● What this task involves
Which lines in the rows below contain the word "Experimental"? Identify each one and copy it in full.

● Material provided
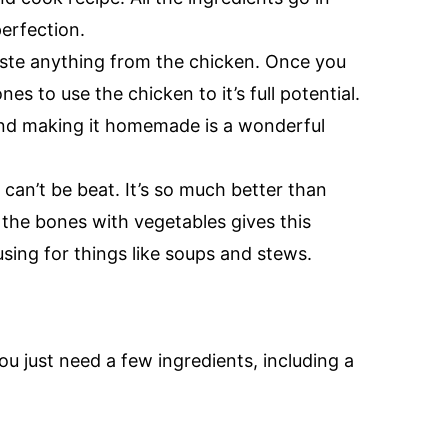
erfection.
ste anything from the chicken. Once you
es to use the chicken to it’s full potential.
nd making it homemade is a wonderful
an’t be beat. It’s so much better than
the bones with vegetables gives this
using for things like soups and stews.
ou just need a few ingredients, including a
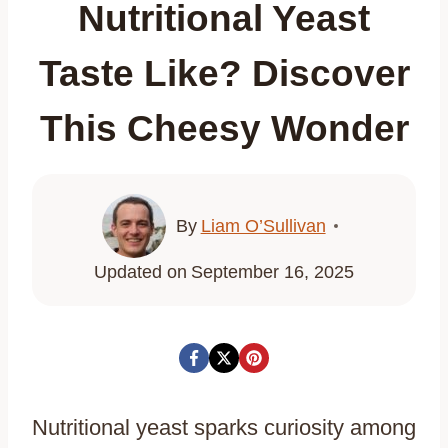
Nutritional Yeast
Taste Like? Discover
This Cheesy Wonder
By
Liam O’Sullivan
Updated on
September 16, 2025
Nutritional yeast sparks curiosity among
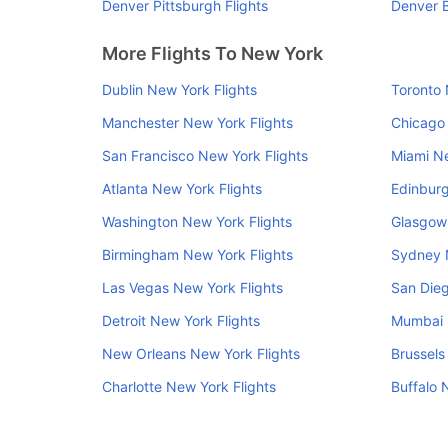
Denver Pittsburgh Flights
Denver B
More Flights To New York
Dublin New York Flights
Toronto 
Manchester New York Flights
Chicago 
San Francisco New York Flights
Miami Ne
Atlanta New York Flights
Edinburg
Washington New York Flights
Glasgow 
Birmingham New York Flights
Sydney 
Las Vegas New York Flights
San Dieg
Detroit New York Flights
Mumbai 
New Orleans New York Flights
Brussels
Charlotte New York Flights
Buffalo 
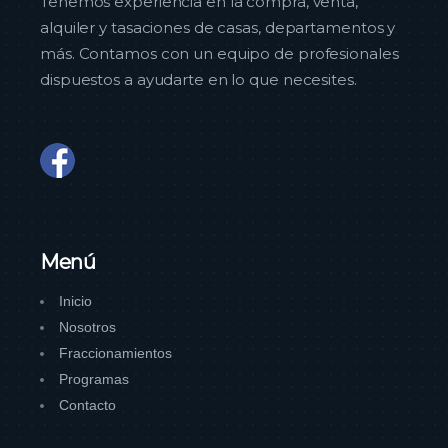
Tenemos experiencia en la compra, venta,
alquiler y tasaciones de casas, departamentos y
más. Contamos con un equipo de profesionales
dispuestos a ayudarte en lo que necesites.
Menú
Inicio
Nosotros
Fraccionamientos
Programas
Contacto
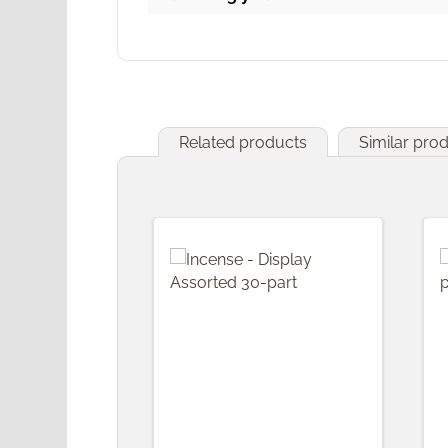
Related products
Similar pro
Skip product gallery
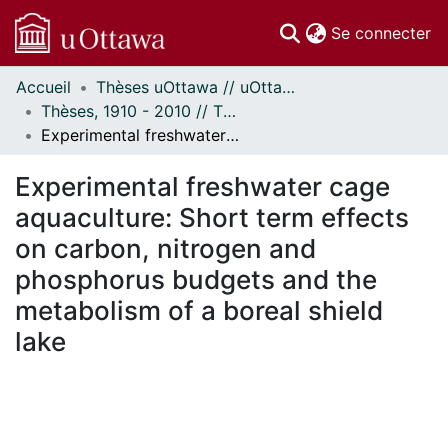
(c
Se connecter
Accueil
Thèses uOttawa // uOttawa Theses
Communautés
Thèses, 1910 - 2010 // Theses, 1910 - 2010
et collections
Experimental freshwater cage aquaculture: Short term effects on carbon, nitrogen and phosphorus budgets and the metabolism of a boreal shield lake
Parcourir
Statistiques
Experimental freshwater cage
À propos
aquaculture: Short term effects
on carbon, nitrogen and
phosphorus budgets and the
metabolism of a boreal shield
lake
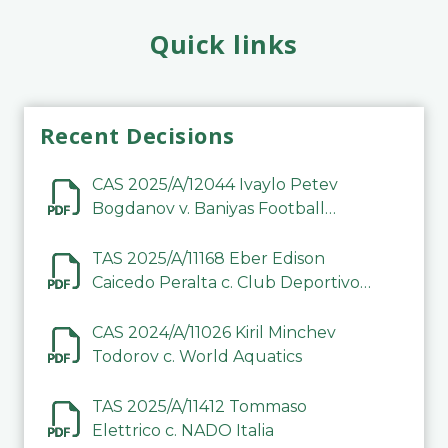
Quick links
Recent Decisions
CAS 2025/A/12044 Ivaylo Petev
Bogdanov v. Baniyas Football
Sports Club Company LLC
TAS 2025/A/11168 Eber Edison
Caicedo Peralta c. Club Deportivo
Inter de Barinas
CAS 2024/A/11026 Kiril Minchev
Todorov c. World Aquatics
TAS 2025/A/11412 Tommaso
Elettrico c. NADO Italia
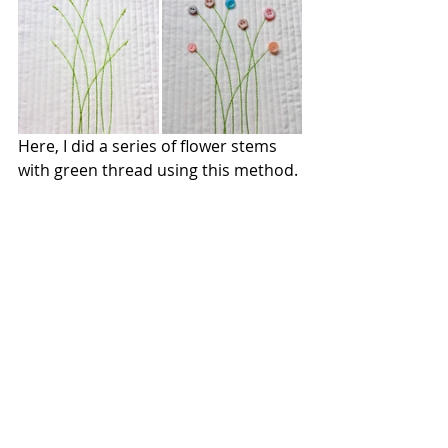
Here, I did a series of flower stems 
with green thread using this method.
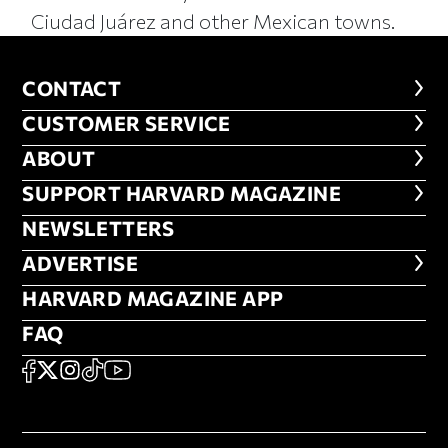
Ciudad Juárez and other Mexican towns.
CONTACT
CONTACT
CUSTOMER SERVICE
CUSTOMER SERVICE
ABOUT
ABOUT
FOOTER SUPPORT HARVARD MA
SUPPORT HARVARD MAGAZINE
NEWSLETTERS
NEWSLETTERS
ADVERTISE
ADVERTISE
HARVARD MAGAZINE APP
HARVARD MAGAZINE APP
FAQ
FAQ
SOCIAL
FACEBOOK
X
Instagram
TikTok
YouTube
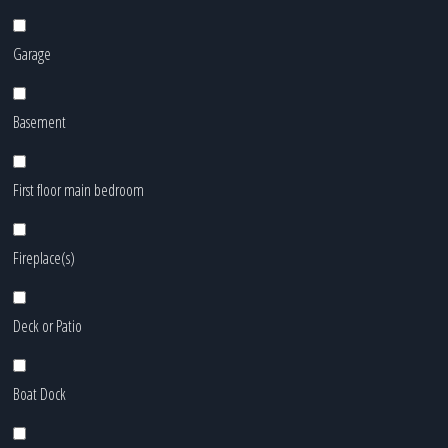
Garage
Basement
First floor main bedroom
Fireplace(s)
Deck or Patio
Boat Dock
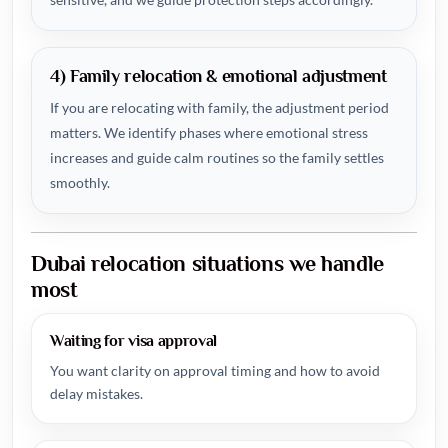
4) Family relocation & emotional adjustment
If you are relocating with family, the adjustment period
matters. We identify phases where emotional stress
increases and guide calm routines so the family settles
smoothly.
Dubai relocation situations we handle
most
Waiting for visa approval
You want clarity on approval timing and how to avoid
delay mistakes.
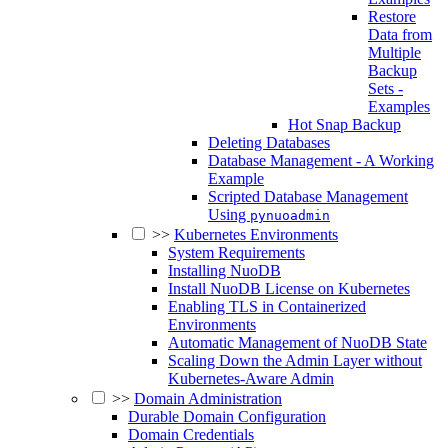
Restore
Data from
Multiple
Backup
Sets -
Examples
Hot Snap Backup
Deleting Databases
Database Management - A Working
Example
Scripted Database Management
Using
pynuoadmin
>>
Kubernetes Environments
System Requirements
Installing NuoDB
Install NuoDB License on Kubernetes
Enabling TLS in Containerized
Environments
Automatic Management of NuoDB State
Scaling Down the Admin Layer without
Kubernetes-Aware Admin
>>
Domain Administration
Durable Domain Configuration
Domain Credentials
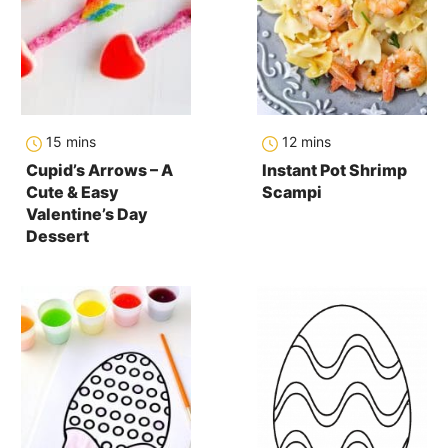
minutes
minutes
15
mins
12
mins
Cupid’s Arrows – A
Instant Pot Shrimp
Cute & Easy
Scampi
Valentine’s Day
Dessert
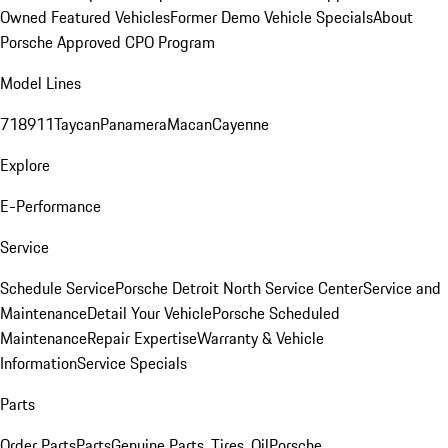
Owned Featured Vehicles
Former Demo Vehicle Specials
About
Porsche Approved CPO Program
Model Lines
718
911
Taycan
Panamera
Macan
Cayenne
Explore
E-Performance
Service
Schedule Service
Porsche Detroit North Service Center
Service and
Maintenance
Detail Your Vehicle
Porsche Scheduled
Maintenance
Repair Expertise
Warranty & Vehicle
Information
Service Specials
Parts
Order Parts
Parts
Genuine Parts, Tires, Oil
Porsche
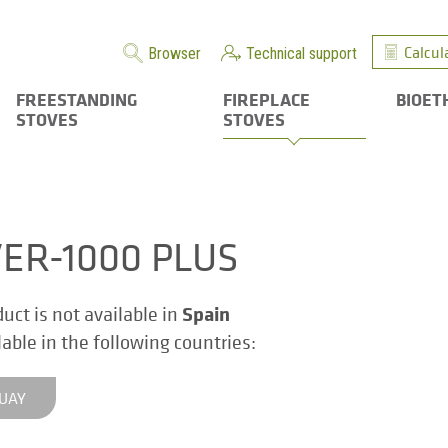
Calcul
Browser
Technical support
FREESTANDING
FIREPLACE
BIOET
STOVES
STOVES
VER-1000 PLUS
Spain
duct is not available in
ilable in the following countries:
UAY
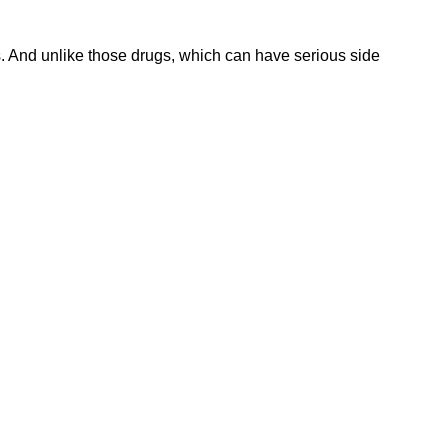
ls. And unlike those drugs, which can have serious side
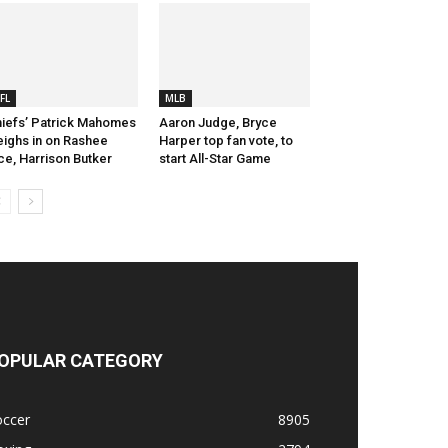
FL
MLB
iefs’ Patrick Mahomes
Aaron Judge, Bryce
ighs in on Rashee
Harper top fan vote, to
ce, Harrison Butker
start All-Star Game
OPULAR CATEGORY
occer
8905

● Response
Experimental freshwater cage aquaculture: Short term effects on carbon, nitrogen and phosphorus budgets and the metabolism of a boreal shield lake
Experimental freshwater cage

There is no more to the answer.